A narrativa da “inevitável maioria evangélica” não nasceu dos dados mais recentes, e sim de uma projeção linear que já circulava desde a década passada, segundo a qual bastaria extrapolar o crescimento acelerado de décadas anteriores para prever um país majoritariamente evangélico. Essas previsões foram absorvidas com facilidade pelo debate público e amplificadas pela presença crente nas redes sociais. Como mostrou a jornalista Anna Virginia Balloussier, o evangelicalismo brasileiro é altamente vocal e bem organizado nos ambientes digitais, o que reforça a percepção de um avanço irreversível. Mas um campo religioso mais presente nas redes não é necessariamente um campo em crescimento constante. O alcance simbólico não se confunde com força demográfica.
Na economia, a questão da formação de expectativas foi enfrentada com profundidade. Modelos clássicos de expectativas adaptativas, como os de Friedman, mostravam que agentes costumam projetar o futuro com base no comportamento recente das variáveis. Se algo cresce a uma certa taxa, a tendência intuitiva é supor que continuará a crescer assim. Já as críticas de Lucas e a teoria das expectativas racionais chamaram atenção para um problema: quando o ambiente institucional ou informacional muda, ou quando há resposta estratégica dos demais agentes, simplesmente prolongar o padrão passado gera previsões ruins. As expectativas precisam se ajustar.
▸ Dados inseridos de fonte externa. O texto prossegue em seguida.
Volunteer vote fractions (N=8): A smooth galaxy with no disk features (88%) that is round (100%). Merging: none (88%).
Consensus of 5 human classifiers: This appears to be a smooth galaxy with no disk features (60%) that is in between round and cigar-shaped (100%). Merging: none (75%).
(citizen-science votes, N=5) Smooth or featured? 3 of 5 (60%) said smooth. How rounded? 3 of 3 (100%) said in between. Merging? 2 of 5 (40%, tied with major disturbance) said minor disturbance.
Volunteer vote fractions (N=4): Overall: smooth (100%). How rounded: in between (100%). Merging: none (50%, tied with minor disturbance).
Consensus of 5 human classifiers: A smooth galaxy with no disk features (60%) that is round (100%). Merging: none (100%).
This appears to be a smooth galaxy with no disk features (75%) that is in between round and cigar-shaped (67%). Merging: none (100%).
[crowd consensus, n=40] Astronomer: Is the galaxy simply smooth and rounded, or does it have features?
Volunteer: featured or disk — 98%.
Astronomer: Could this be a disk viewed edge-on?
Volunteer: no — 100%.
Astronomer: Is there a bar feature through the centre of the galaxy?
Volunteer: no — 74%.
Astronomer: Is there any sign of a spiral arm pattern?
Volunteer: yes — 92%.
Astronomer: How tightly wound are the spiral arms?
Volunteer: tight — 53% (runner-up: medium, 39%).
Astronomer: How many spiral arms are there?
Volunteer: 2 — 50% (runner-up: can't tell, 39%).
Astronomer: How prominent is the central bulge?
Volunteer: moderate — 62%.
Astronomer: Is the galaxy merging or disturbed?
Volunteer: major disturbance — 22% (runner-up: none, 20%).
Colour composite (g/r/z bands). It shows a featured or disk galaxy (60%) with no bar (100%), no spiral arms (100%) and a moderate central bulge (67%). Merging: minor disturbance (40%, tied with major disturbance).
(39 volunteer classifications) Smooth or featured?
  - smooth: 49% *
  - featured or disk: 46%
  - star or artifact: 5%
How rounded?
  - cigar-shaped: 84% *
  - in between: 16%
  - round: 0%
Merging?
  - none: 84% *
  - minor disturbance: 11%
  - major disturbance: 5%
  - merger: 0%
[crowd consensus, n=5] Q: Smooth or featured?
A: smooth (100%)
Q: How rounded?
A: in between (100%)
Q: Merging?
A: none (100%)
No caso do crescimento evangélico no Brasil, o discurso de inevitabilidade nasceu exatamente de uma expectativa adaptativa mal calibrada. O forte crescimento de décadas anteriores — impulsionado pela urbanização e por um campo evangélico dinâmico — foi automaticamente extrapolado como tendência permanente. Só que o campo religioso é, por definição, sujeito a choques culturais, políticos e institucionais. Mesmo em fenômenos econômicos, trajetórias raramente se mantêm estáveis em contextos sociais complexos. No caso das religiões, isso é ainda mais verdadeiro: movimentos geram contra-movimentos, e instituições aprendem e reagem.
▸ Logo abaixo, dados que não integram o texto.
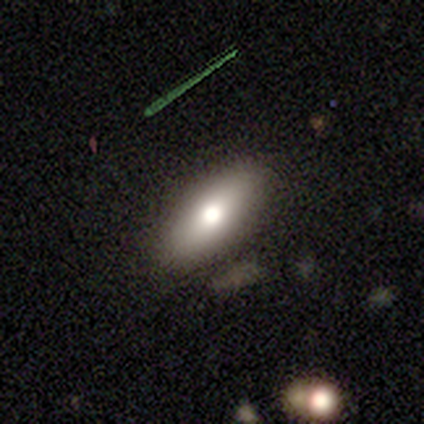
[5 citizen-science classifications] A smooth galaxy with no disk features (80%) that is in between round and cigar-shaped (75%).

Vote fractions:
- Smooth or featured? smooth: 80% / star or artifact: 20% / featured or disk: 0%
- How rounded? in between: 75% / cigar-shaped: 25% / round: 0%
- Merging? none: 75% / minor disturbance: 25% / major disturbance: 0% / merger: 0%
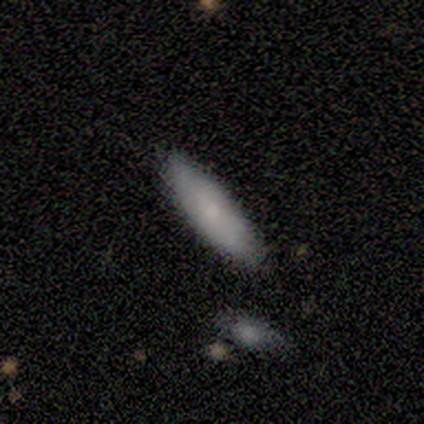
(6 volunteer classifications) smooth_or_featured: smooth (p=1.00)
how_rounded: cigar-shaped (p=0.67) [alt: in between p=0.33]
merging: none (p=1.00)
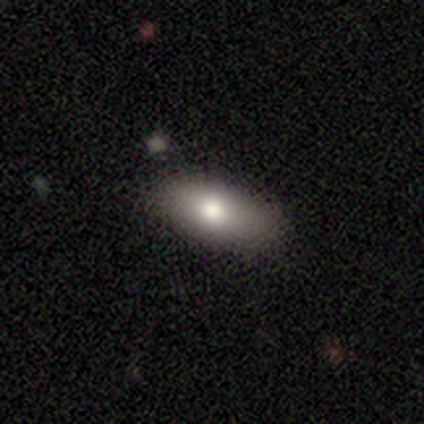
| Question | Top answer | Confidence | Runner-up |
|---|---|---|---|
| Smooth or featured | smooth | 60% | featured or disk (40%) |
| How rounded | in between | 100% | — |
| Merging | none | 100% | — |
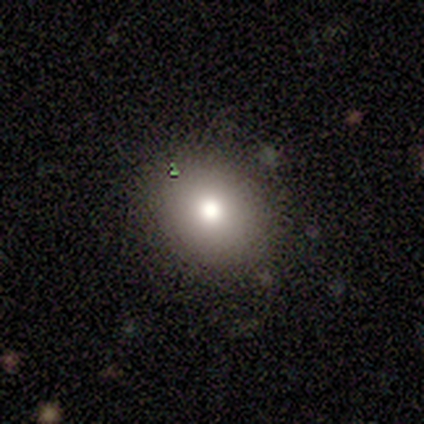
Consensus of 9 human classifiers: smooth-or-featured: smooth: 100% | featured or disk: 0% | star or artifact: 0%
  how-rounded: round: 56% | in between: 44% | cigar-shaped: 0%
  merging: none: 89% | minor disturbance: 11% | major disturbance: 0% | merger: 0%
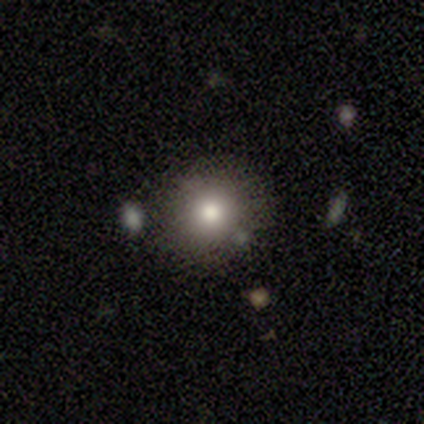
smooth 72%, star or artifact 20%, featured or disk 8%. Down the decision tree: how rounded — round (90%); merging — none (81%).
O que o Censo revelou, portanto, não foi uma reversão ou um freio repentino, mas um processo de acomodação natural. Paul Freston, sociólogo que há anos estuda o tema, defende justamente essa ideia: devemos esperar que o percentual de evangélicos tenda a se estabilizar em torno de um terço da população, algo que é consistente com padrões históricos e com a capacidade de resposta das instituições concorrentes. A história da Reforma oferece uma boa ilustração. Se o crescimento protestante europeu tivesse seguido seu impulso inicial de modo linear, o continente inteiro seria protestante hoje. Mas a Contra-Reforma católica reagiu, criou novas instituições e reconquistou terreno. É um lembrete de que instituições se adaptam e que movimentos sociais não evoluem em linha reta.
No caso brasileiro, o catolicismo também vem se reorganizando. Além disso, outros segmentos religiosos e a própria parcela dos sem religião também desempenham papéis relevantes. Tudo isso sugere um cenário de competição e adaptação, não de marcha unidirecional.
Por isso, antes de projetarmos novas datas para a suposta maioria evangélica, talvez devêssemos revisitar as bases das projeções passadas. Expectativas mal calibradas, quando amplificadas por discursos públicos e pelas redes, moldam percepções sociais e até influenciam decisões políticas. Um debate mais rigoroso sobre a trajetória da religião no Brasil começa por aí: com menos pressa em anunciar futuros inevitáveis e mais atenção ao que os dados e a história realmente nos dizem.